** Opening Information provided block **

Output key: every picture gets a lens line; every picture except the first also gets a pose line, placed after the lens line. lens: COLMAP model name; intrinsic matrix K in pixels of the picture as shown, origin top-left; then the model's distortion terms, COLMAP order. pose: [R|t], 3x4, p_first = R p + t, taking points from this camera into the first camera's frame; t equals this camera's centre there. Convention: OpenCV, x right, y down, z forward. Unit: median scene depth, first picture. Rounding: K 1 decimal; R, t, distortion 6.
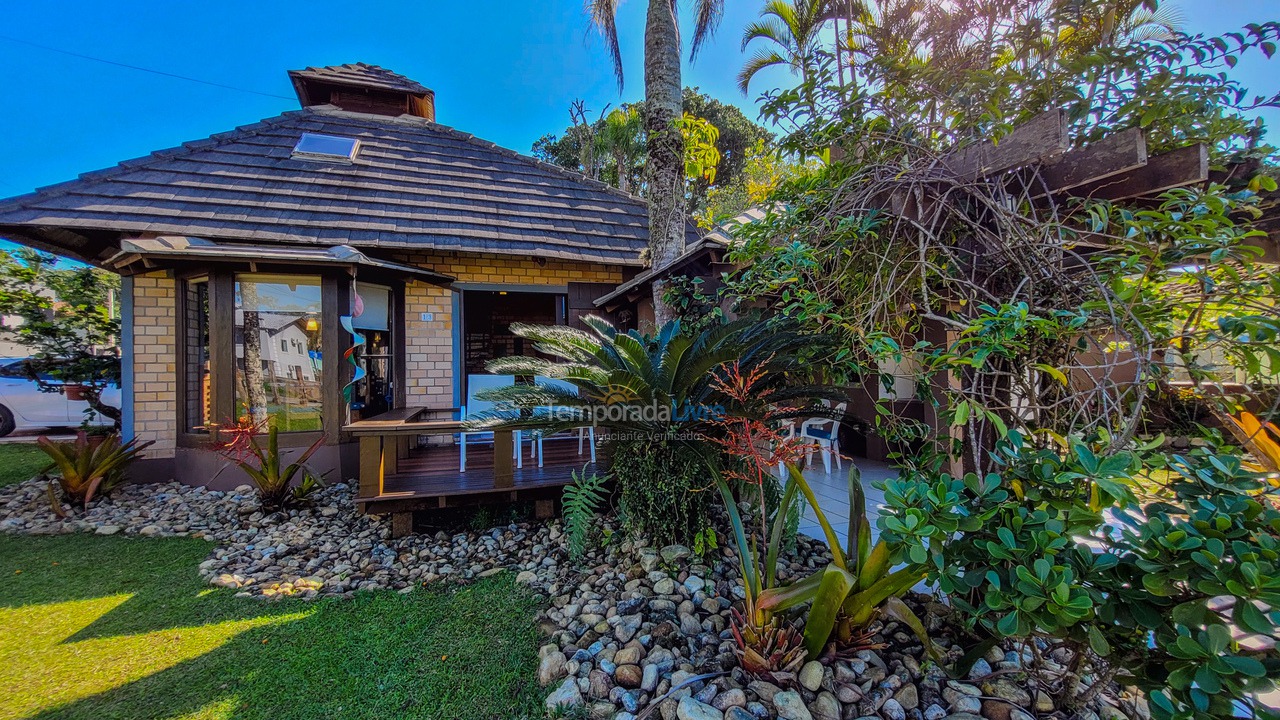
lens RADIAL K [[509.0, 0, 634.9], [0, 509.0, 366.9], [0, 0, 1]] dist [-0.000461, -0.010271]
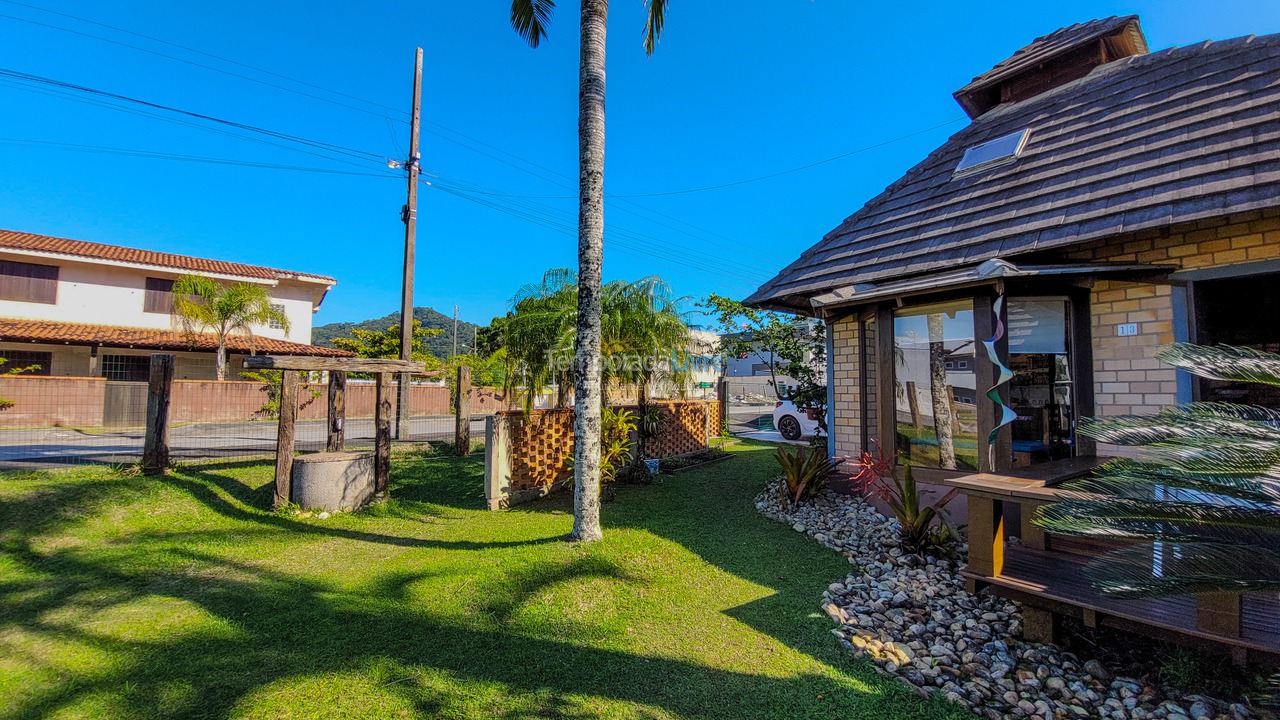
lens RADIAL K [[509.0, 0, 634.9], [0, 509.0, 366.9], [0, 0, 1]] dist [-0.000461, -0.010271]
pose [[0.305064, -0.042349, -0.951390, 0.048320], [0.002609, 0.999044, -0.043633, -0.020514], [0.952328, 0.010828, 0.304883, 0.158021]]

** Closing Information provided block **
** Opening Information provided block **

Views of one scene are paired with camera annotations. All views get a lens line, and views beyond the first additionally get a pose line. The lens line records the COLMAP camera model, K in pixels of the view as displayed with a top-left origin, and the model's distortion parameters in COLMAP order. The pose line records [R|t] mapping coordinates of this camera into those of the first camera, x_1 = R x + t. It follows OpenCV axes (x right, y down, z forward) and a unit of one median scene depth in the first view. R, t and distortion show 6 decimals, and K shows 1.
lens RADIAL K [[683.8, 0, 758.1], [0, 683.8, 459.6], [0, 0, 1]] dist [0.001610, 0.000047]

** Closing Information provided block **
** Opening Information provided block **

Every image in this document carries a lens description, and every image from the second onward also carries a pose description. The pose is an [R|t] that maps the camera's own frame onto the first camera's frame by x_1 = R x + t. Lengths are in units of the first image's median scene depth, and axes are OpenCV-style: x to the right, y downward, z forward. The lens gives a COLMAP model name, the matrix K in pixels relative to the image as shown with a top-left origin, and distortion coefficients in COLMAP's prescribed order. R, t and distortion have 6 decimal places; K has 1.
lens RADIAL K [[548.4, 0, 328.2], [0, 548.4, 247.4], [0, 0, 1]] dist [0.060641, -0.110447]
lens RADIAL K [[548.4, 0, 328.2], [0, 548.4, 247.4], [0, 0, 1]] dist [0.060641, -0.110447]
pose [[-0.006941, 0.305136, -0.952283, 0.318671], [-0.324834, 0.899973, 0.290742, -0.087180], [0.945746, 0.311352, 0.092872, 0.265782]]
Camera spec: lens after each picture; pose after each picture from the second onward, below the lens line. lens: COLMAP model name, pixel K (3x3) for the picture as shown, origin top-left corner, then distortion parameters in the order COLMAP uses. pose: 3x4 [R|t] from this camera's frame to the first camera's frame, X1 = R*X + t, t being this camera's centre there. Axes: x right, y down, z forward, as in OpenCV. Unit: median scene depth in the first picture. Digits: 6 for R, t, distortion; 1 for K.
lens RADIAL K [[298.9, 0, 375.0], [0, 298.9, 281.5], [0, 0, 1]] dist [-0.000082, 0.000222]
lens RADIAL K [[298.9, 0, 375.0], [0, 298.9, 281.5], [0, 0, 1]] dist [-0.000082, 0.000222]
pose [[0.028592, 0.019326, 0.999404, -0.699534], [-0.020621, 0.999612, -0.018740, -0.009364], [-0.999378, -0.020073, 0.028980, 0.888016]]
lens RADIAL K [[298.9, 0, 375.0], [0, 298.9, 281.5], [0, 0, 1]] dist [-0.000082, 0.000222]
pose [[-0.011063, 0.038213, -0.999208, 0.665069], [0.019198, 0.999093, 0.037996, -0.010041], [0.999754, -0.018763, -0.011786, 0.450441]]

** Closing Information provided block **

__To do__
Edit the part of the listing that opens with the line containing "Views of one" and closes with the line containing "dist [0.001610, 0.000047]" by replacing "annotations" with "labels", leaving everything else unchanged. Return only those lines.

__Your response__
Views of one scene are paired with camera labels. All views get a lens line, and views beyond the first additionally get a pose line. The lens line records the COLMAP camera model, K in pixels of the view as displayed with a top-left origin, and the model's distortion parameters in COLMAP order. The pose line records [R|t] mapping coordinates of this camera into those of the first camera, x_1 = R x + t. It follows OpenCV axes (x right, y down, z forward) and a unit of one median scene depth in the first view. R, t and distortion show 6 decimals, and K shows 1.
lens RADIAL K [[683.8, 0, 758.1], [0, 683.8, 459.6], [0, 0, 1]] dist [0.001610, 0.000047]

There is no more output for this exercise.